**DESCRIPTION OF THE TASK:** Set down the data again exactly. Pictures are not part of the copy.

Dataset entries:
*** Begin section ***
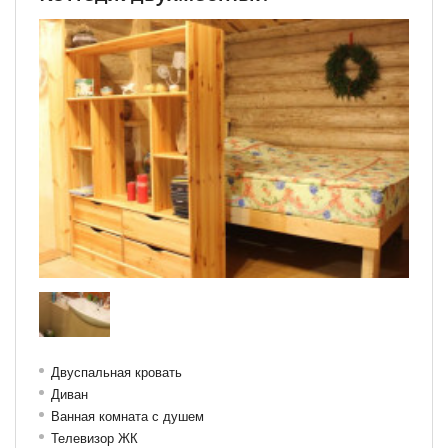
Двуспальная кровать
Диван
Ванная комната с душем
Телевизор ЖК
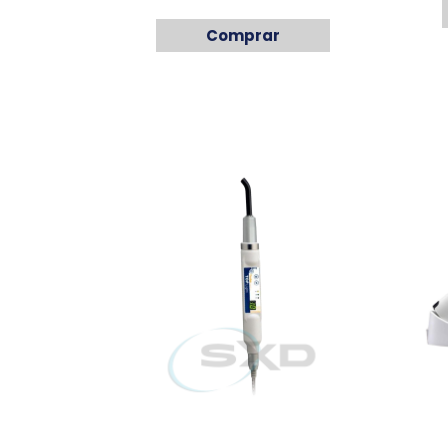
Comprar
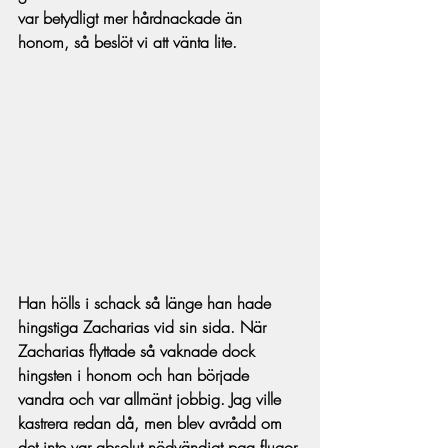
var betydligt mer hårdnackade än 
honom, så beslöt vi att vänta lite. 
Han hölls i schack så länge han hade 
hingstiga Zacharias vid sin sida. När 
Zacharias flyttade så vaknade dock 
hingsten i honom och han började 
vandra och var allmänt jobbig. Jag ville 
kastrera redan då, men blev avrådd om 
det inte var absolut nödvändigt pga flugor 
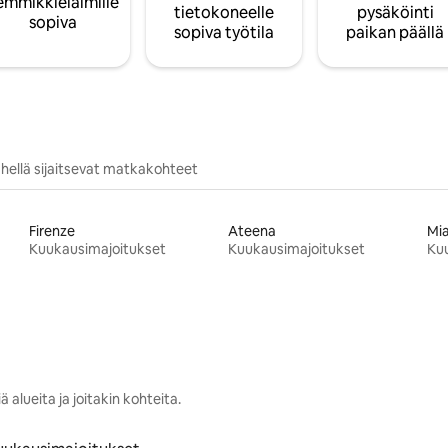
emmikkieläimille
tietokoneelle
pysäköinti
sopiva
sopiva työtila
paikan päällä
hellä sijaitsevat matkakohteet
Firenze
Ateena
Mi
Kuukausimajoitukset
Kuukausimajoitukset
Ku
 alueita ja joitakin kohteita.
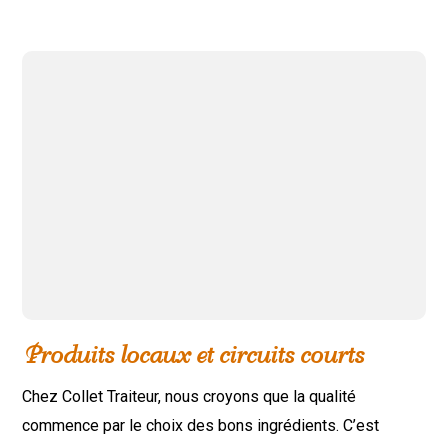
Produits locaux et circuits courts
Chez Collet Traiteur, nous croyons que la qualité
commence par le choix des bons ingrédients. C’est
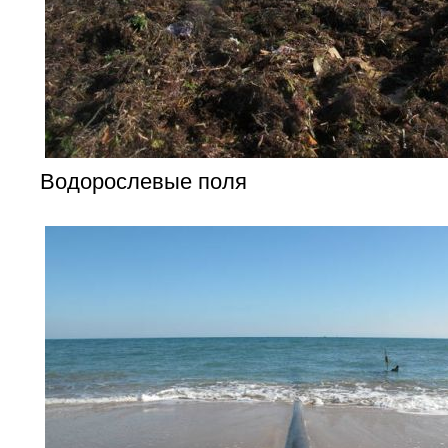
Водорослевые поля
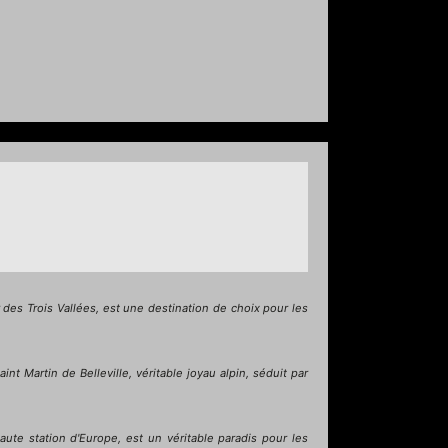
es Trois Vallées, est une destination de choix pour les
t Martin de Belleville, véritable joyau alpin, séduit par
ute station d'Europe, est un véritable paradis pour les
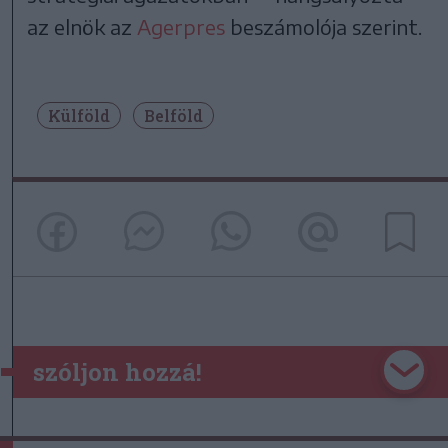
az elnök az
Agerpres
beszámolója szerint.
Külföld
Belföld
szóljon hozzá!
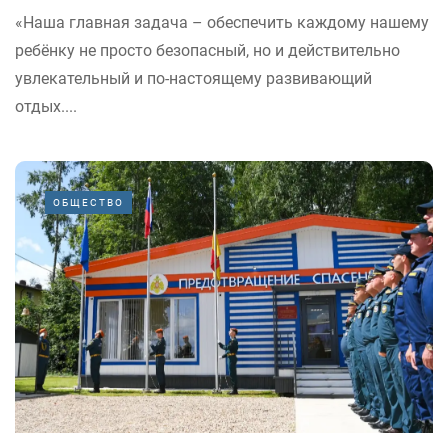
«Наша главная задача – обеспечить каждому нашему
ребёнку не просто безопасный, но и действительно
увлекательный и по-настоящему развивающий
отдых....
ОБЩЕСТВО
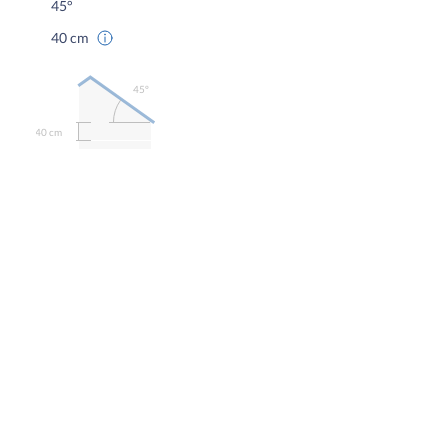
45°
40 cm
45º
40 cm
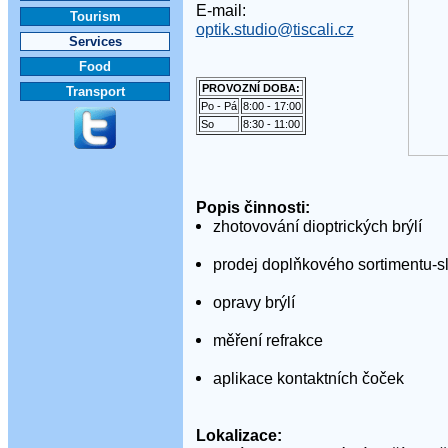
E-mail:
Tourism
optik.studio@tiscali.cz
Services
Food
PROVOZNÍ DOBA:
Transport
Po - Pá
8:00 - 17:00
So
8:30 - 11:00
Popis činnosti:
zhotovování dioptrických brýlí
prodej doplňkového sortimentu-sl
opravy brýlí
měření refrakce
aplikace kontaktních čoček
Lokalizace:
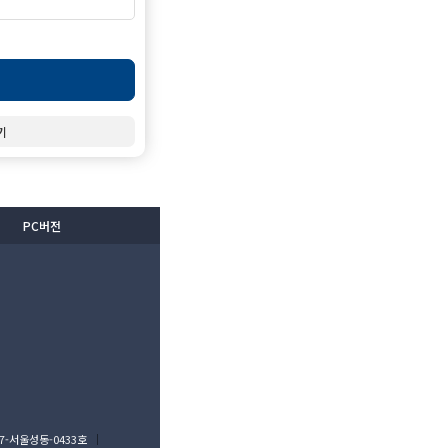
기
PC버전
7-서울성동-0433호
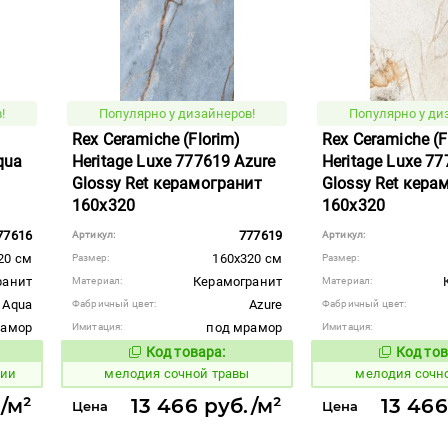
!
Популярно у дизайнеров!
Популярно у ди
Rex Ceramiche (Florim)
Rex Ceramiche (F
qua
Heritage Luxe 777619 Azure
Heritage Luxe 7
Glossy Ret керамогранит
Glossy Ret кера
160x320
160x320
77616
777619
Артикул:
Артикул:
20 см
160x320 см
Размер:
Размер:
ранит
Керамогранит
Материал:
Материал:
Aqua
Azure
Фабричный цвет:
Фабричный цвет:
рамор
под мрамор
Имитация:
Имитация:
Код товара:
Код тов
965107
965106
вара:
Код товара:
рии
мелодия сочной травы
мелодия сочн
./м²
13 466 руб./м²
13 466
Цена
Цена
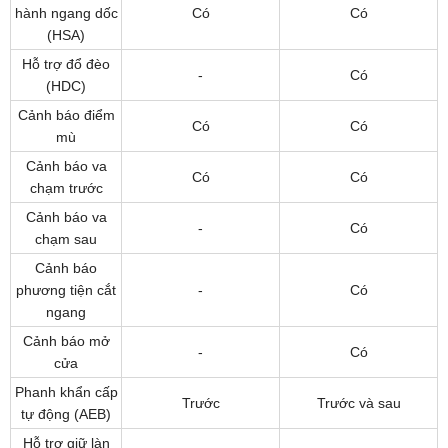
hành ngang dốc
Có
Có
(HSA)
Hỗ trợ đổ đèo
-
Có
(HDC)
Cảnh báo điểm
Có
Có
mù
Cảnh báo va
Có
Có
chạm trước
Cảnh báo va
-
Có
chạm sau
Cảnh báo
phương tiện cắt
-
Có
ngang
Cảnh báo mở
-
Có
cửa
Phanh khẩn cấp
Trước
Trước và sau
tự động (AEB)
Hỗ trợ giữ làn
*** End section ***
**WRITTEN RESPONSE:**
Двуспальная кровать
Диван
Ванная комната с душем
Телевизор ЖК
Comprar
var betydligt mer hårdnackade än 
honom, så beslöt vi att vänta lite. 
Han hölls i schack så länge han hade 
hingstiga Zacharias vid sin sida. När 
Zacharias flyttade så vaknade dock 
hingsten i honom och han började 
vandra och var allmänt jobbig. Jag ville 
kastrera redan då, men blev avrådd om 
det inte var absolut nödvändigt pga flugor 
emmikkieläimille
tietokoneelle
pysäköinti
sopiva
sopiva työtila
paikan päällä
hellä sijaitsevat matkakohteet
Firenze
Ateena
Mi
Kuukausimajoitukset
Kuukausimajoitukset
Ku
 alueita ja joitakin kohteita.
Produits locaux et circuits courts
Chez Collet Traiteur, nous croyons que la qualité
commence par le choix des bons ingrédients. C’est
Водорослевые поля
es Trois Vallées, est une destination de choix pour les
t Martin de Belleville, véritable joyau alpin, séduit par
ute station d'Europe, est un véritable paradis pour les
az elnök az
Agerpres
beszámolója szerint.
Külföld
Belföld
szóljon hozzá!
«Наша главная задача – обеспечить каждому нашему
ребёнку не просто безопасный, но и действительно
увлекательный и по-настоящему развивающий
отдых....
ОБЩЕСТВО
45°
40 cm
45º
40 cm
E-mail:
Tourism
optik.studio@tiscali.cz
Services
Food
PROVOZNÍ DOBA:
Transport
Po - Pá
8:00 - 17:00
So
8:30 - 11:00
Popis činnosti:
zhotovování dioptrických brýlí
prodej doplňkového sortimentu-sl
opravy brýlí
měření refrakce
aplikace kontaktních čoček
Lokalizace:
기
PC버전
7-서울성동-0433호
!
Популярно у дизайнеров!
Популярно у ди
Rex Ceramiche (Florim)
Rex Ceramiche (F
qua
Heritage Luxe 777619 Azure
Heritage Luxe 7
Glossy Ret керамогранит
Glossy Ret кера
160x320
160x320
77616
777619
Артикул:
Артикул:
20 см
160x320 см
Размер:
Размер:
ранит
Керамогранит
Материал:
Материал:
Aqua
Azure
Фабричный цвет:
Фабричный цвет:
рамор
под мрамор
Имитация:
Имитация:
Код товара:
Код тов
965107
965106
вара:
Код товара:
рии
мелодия сочной травы
мелодия сочн
./м²
13 466 руб./м²
13 466
Цена
Цена
hành ngang dốc
Có
Có
(HSA)
Hỗ trợ đổ đèo
-
Có
(HDC)
Cảnh báo điểm
Có
Có
mù
Cảnh báo va
Có
Có
chạm trước
Cảnh báo va
-
Có
chạm sau
Cảnh báo
phương tiện cắt
-
Có
ngang
Cảnh báo mở
-
Có
cửa
Phanh khẩn cấp
Trước
Trước và sau
tự động (AEB)
Hỗ trợ giữ làn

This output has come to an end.